--- Begin Material ---

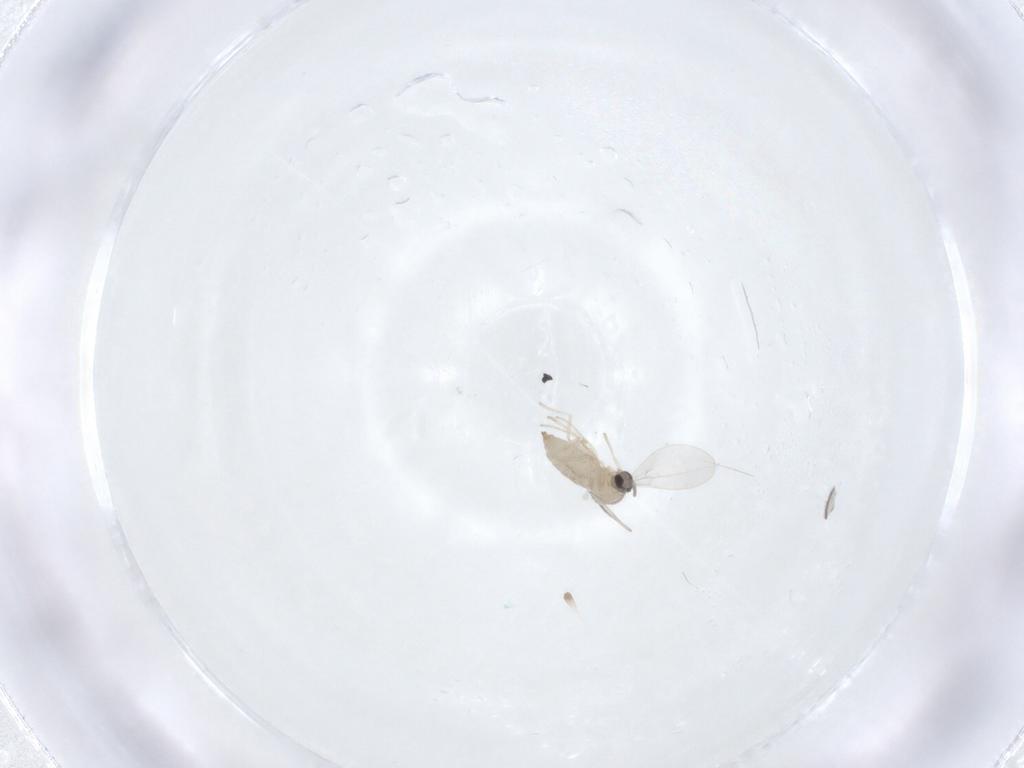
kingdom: Animalia
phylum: Arthropoda
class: Insecta
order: Diptera
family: Cecidomyiidae
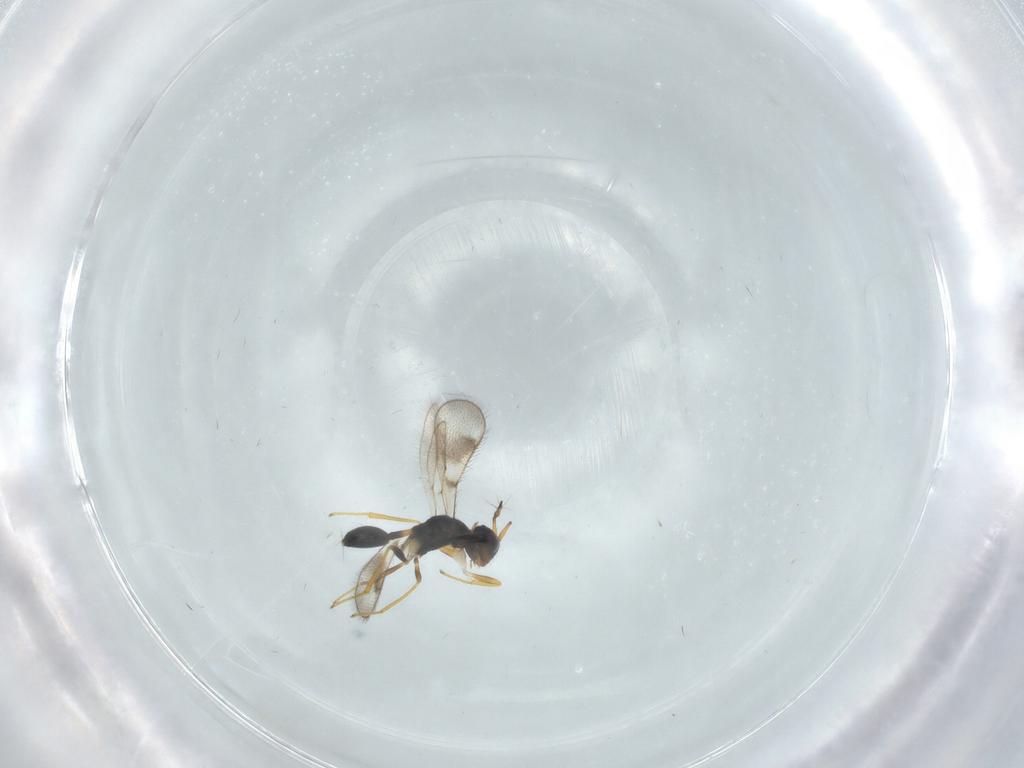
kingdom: Animalia
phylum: Arthropoda
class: Insecta
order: Hymenoptera
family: Diparidae
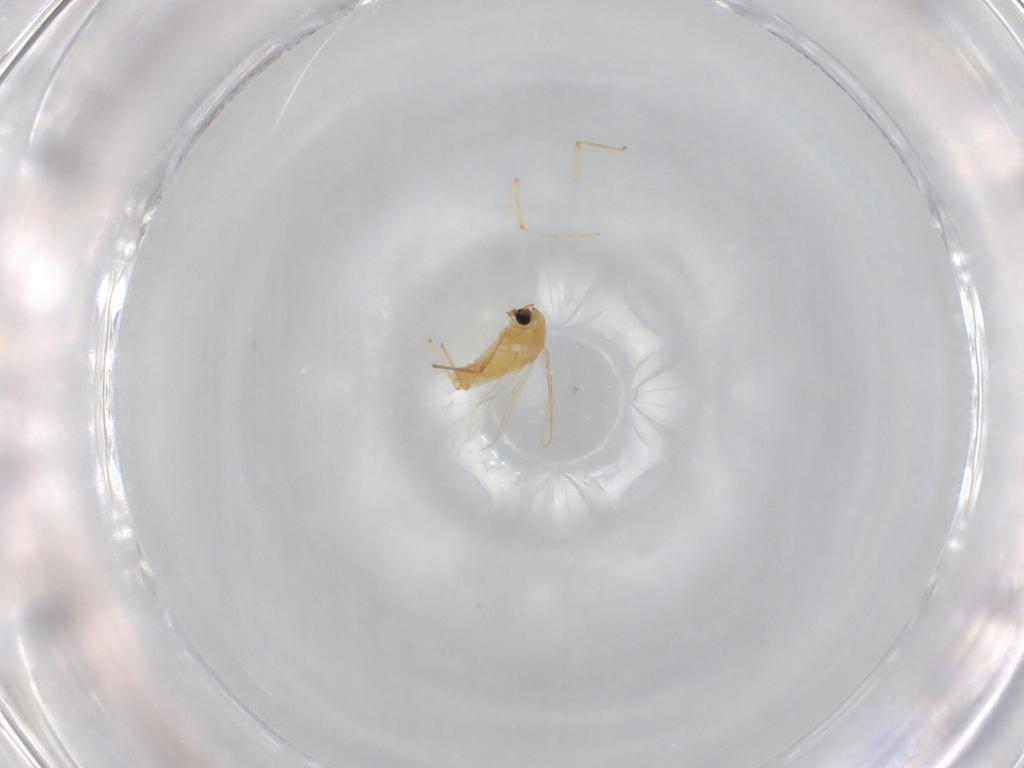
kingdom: Animalia
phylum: Arthropoda
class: Insecta
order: Diptera
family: Chironomidae
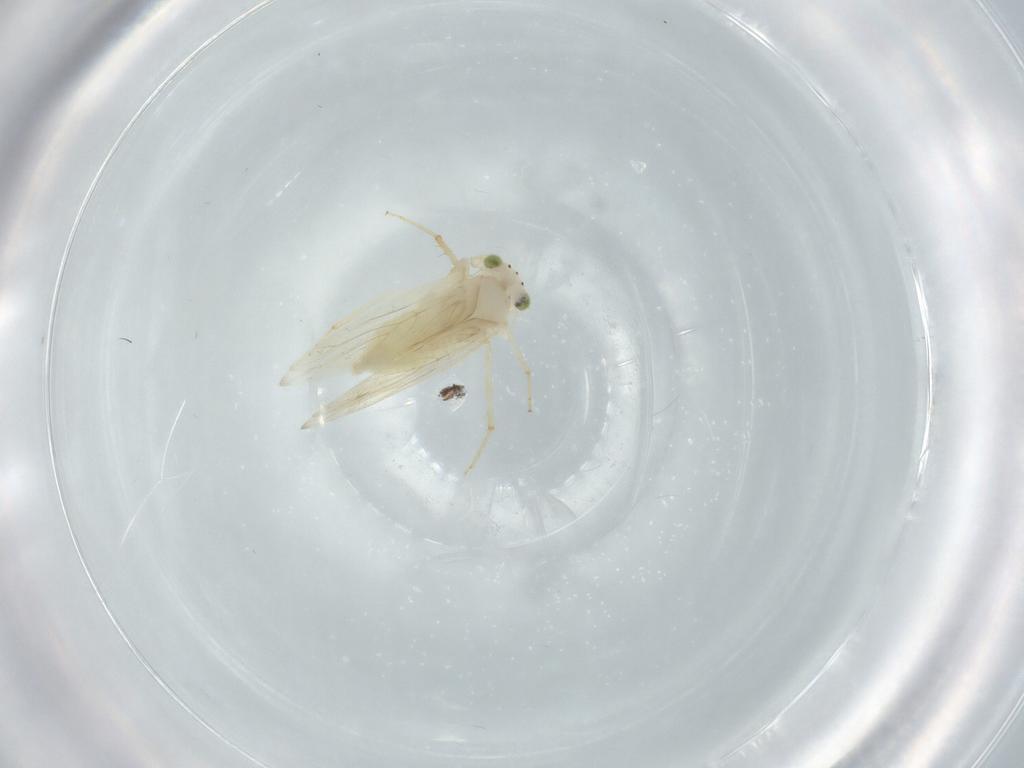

--- End Material ---

Instructions for the task: Print every line of the material above verbatim, from kingdom through the last name given, and leave out the pictures.

Full output:
kingdom: Animalia
phylum: Arthropoda
class: Insecta
order: Diptera
family: Cecidomyiidae
kingdom: Animalia
phylum: Arthropoda
class: Insecta
order: Hymenoptera
family: Diparidae
kingdom: Animalia
phylum: Arthropoda
class: Insecta
order: Diptera
family: Chironomidae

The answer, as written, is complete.